_What to produce_:
From the line containing "Artikel Terbaru" through the last line of the data, both ends included, write out every line exactly; omit the pictures.

_Given data_:
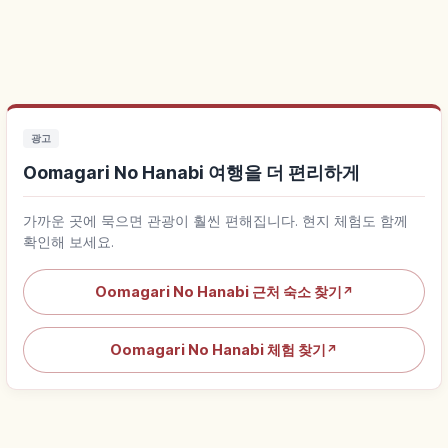
광고
Oomagari No Hanabi 여행을 더 편리하게
가까운 곳에 묵으면 관광이 훨씬 편해집니다. 현지 체험도 함께
확인해 보세요.
Oomagari No Hanabi 근처 숙소 찾기
↗
Oomagari No Hanabi 체험 찾기
↗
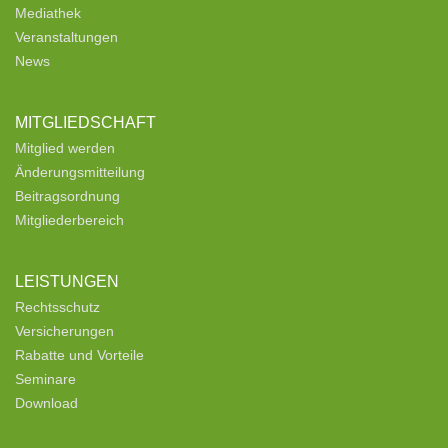
Mediathek
Veranstaltungen
News
MITGLIEDSCHAFT
Mitglied werden
Änderungsmitteilung
Beitragsordnung
Mitgliederbereich
LEISTUNGEN
Rechtsschutz
Versicherungen
Rabatte und Vorteile
Seminare
Download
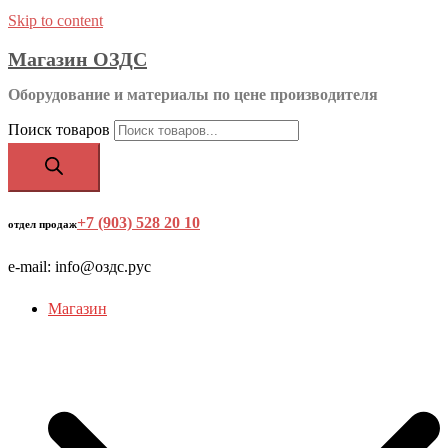
Skip to content
Магазин ОЗДС
Оборудование и материалы по цене производителя
Поиск товаров
+7 (903) 528 20 10
‬
отдел продаж
e-mail: info@оздс.рус
Магазин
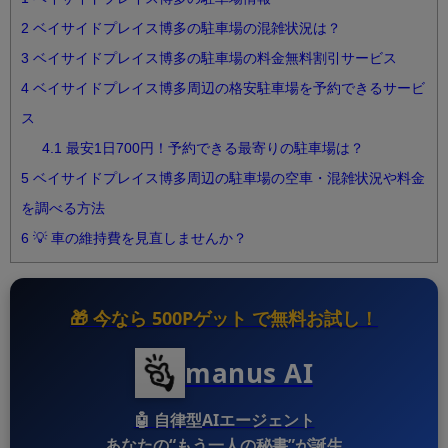
2
ベイサイドプレイス博多の駐車場の混雑状況は？
3
ベイサイドプレイス博多の駐車場の料金無料割引サービス
4
ベイサイドプレイス博多周辺の格安駐車場を予約できるサービ
ス
4.1
最安1日700円！予約できる最寄りの駐車場は？
5
ベイサイドプレイス博多周辺の駐車場の空車・混雑状況や料金
を調べる方法
6
💡 車の維持費を見直しませんか？
🎁 今なら
500Pゲット
で無料お試し！
manus AI
🤖
自律型AIエージェント
あなたの“もう一人の秘書”が誕生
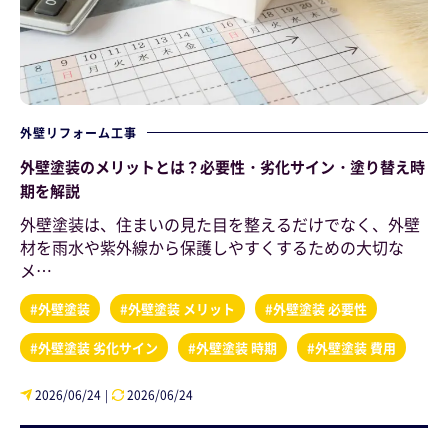
外壁リフォーム工事
外壁塗装のメリットとは？必要性・劣化サイン・塗り替え時
期を解説
外壁塗装は、住まいの見た目を整えるだけでなく、外壁
材を雨水や紫外線から保護しやすくするための大切な
メ…
#外壁塗装
#外壁塗装 メリット
#外壁塗装 必要性
#外壁塗装 劣化サイン
#外壁塗装 時期
#外壁塗装 費用
2026/06/24
2026/06/24
|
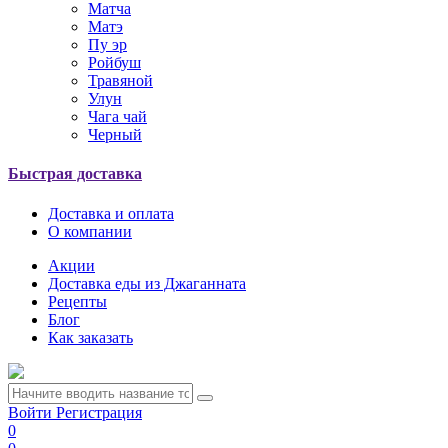
Матча
Матэ
Пу эр
Ройбуш
Травяной
Улун
Чага чай
Черный
Быстрая доставка
Доставка и оплата
О компании
Акции
Доставка еды из Джаганната
Рецепты
Блог
Как заказать
Войти
Регистрация
0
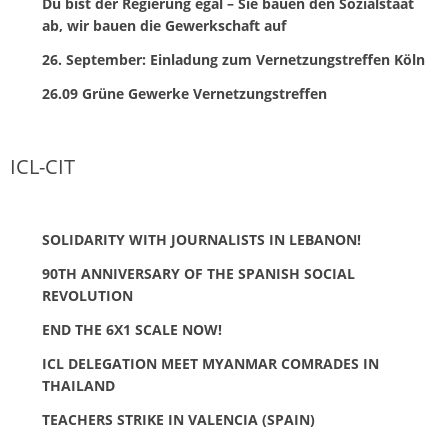
Du bist der Regierung egal – Sie bauen den Sozialstaat
ab, wir bauen die Gewerkschaft auf
26. September: Einladung zum Vernetzungstreffen Köln
26.09 Grüne Gewerke Vernetzungstreffen
ICL-CIT
SOLIDARITY WITH JOURNALISTS IN LEBANON!
90TH ANNIVERSARY OF THE SPANISH SOCIAL
REVOLUTION
END THE 6X1 SCALE NOW!
ICL DELEGATION MEET MYANMAR COMRADES IN
THAILAND
TEACHERS STRIKE IN VALENCIA (SPAIN)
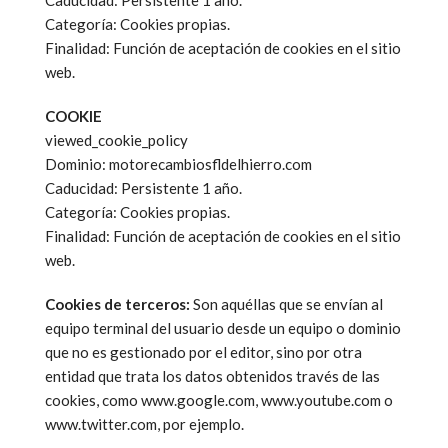
Caducidad: Persistente 1 año.
Categoría: Cookies propias.
Finalidad: Función de aceptación de cookies en el sitio
web.
COOKIE
viewed_cookie_policy
Dominio: motorecambiosfldelhierro.com
Caducidad: Persistente 1 año.
Categoría: Cookies propias.
Finalidad: Función de aceptación de cookies en el sitio
web.
Cookies de terceros:
Son aquéllas que se envían al
equipo terminal del usuario desde un equipo o dominio
que no es gestionado por el editor, sino por otra
entidad que trata los datos obtenidos través de las
cookies, como www.google.com, www.youtube.com o
www.twitter.com, por ejemplo.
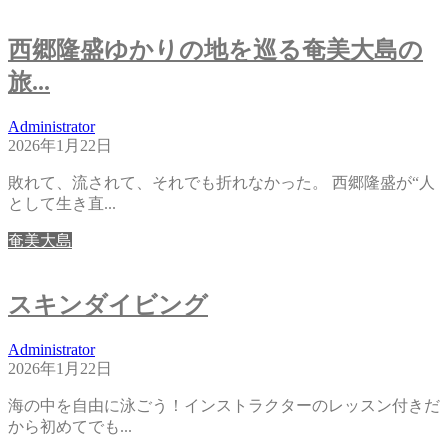
西郷隆盛ゆかりの地を巡る奄美大島の
旅...
Administrator
2026年1月22日
敗れて、流されて、それでも折れなかった。 西郷隆盛が“人
として生き直...
奄美大島
スキンダイビング
Administrator
2026年1月22日
海の中を自由に泳ごう！インストラクターのレッスン付きだ
から初めてでも...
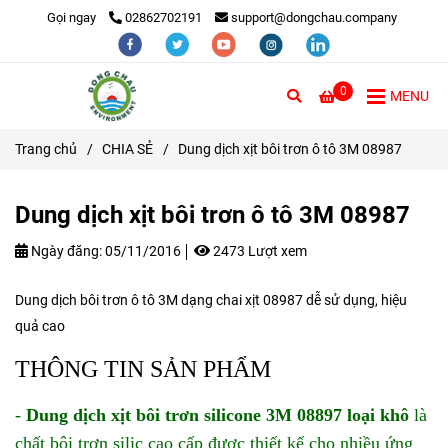
Gọi ngay
02862702191
support@dongchau.company
0
MENU
Trang chủ
/
CHIA SẺ
/
Dung dịch xịt bôi trơn ô tô 3M 08987
Dung dịch xịt bôi trơn ô tô 3M 08987
Ngày đăng:
05/11/2016
2473 Lượt xem
Dung dịch bôi trơn ô tô 3M dạng chai xịt 08987 dễ sử dụng, hiệu
quả cao
THÔNG TIN SẢN PHẨM
-
Dung dịch xịt bôi trơn silicone 3M 08897 loại khô
là
chất bôi trơn silic cao cấp được thiết kế cho nhiều ứng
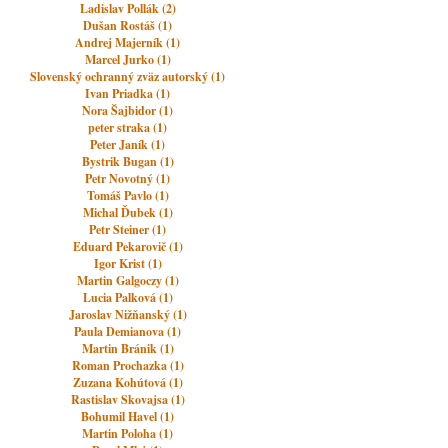
Ladislav Pollák (2)
Dušan Rostáš (1)
Andrej Majerník (1)
Marcel Jurko (1)
Slovenský ochranný zväz autorský (1)
Ivan Priadka (1)
Nora Šajbidor (1)
peter straka (1)
Peter Janík (1)
Bystrik Bugan (1)
Petr Novotný (1)
Tomáš Pavlo (1)
Michal Ďubek (1)
Petr Steiner (1)
Eduard Pekarovič (1)
Igor Krist (1)
Martin Galgoczy (1)
Lucia Palková (1)
Jaroslav Nižňanský (1)
Paula Demianova (1)
Martin Bránik (1)
Roman Prochazka (1)
Zuzana Kohútová (1)
Rastislav Skovajsa (1)
Bohumil Havel (1)
Martin Poloha (1)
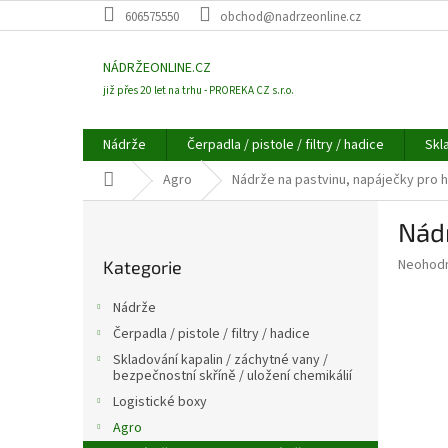
Přejít
606575550
obchod@nadrzeonline.cz
na
obsah
NÁDRŽEONLINE.CZ
již přes 20 let na trhu - PROREKA CZ s.r.o.
Nádrže
Čerpadla / pistole / filtry / hadice
Skl
Domů
Agro
Nádrže na pastvinu, napáječky pro 
P
Nádr
o
Přeskočit
s
Průměr
Neohod
Kategorie
kategorie
t
hodnoce
r
produkt
Nádrže
a
je
Čerpadla / pistole / filtry / hadice
0,0
n
z
Skladování kapalin / záchytné vany /
n
bezpečnostní skříně / uložení chemikálií
5
í
hvězdič
Logistické boxy
p
Agro
a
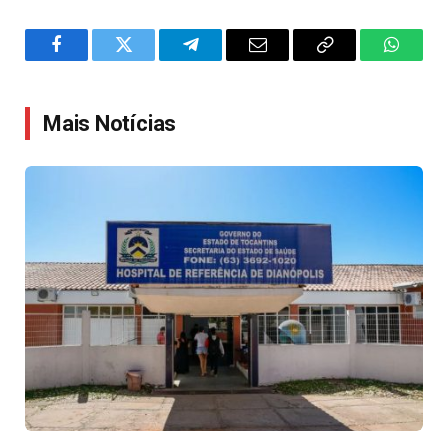
Facebook
Twitter
Telegram
Email
Copy
WhatsA
Link
Mais Notícias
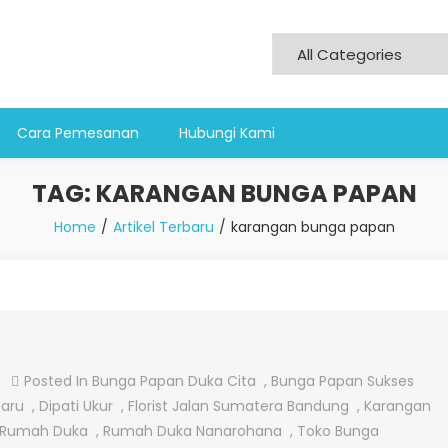
Cara Pemesanan
Hubungi Kami
TAG:
KARANGAN BUNGA PAPAN
Home
Artikel Terbaru
karangan bunga papan
On
Posted In
Bunga Papan Duka Cita
,
Bunga Papan Sukses
Bunga
Baru
,
Dipati Ukur
,
Florist Jalan Sumatera Bandung
,
Karangan
Papan
Rumah Duka
,
Rumah Duka Nanarohana
,
Toko Bunga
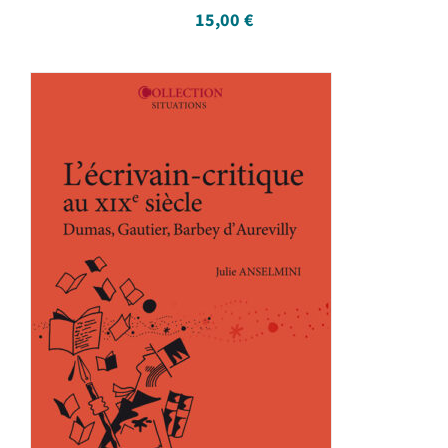
15,00
€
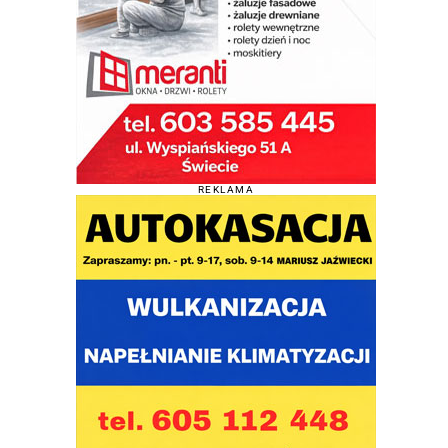
REKLAMA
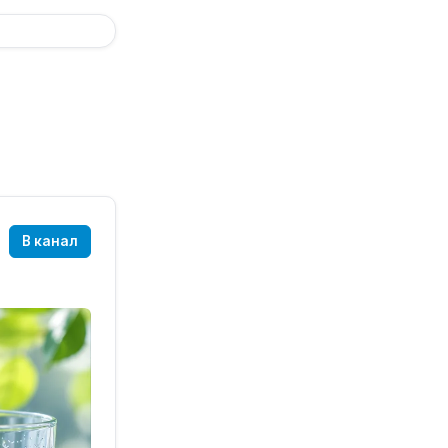
В канал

_Response to this task_:
Artikel Terbaru
karangan bunga papan
On
Posted In
Bunga Papan Duka Cita
,
Bunga Papan Sukses
Bunga
Baru
,
Dipati Ukur
,
Florist Jalan Sumatera Bandung
,
Karangan
Papan
Rumah Duka
,
Rumah Duka Nanarohana
,
Toko Bunga
15,00
€
REKLAMA
В канал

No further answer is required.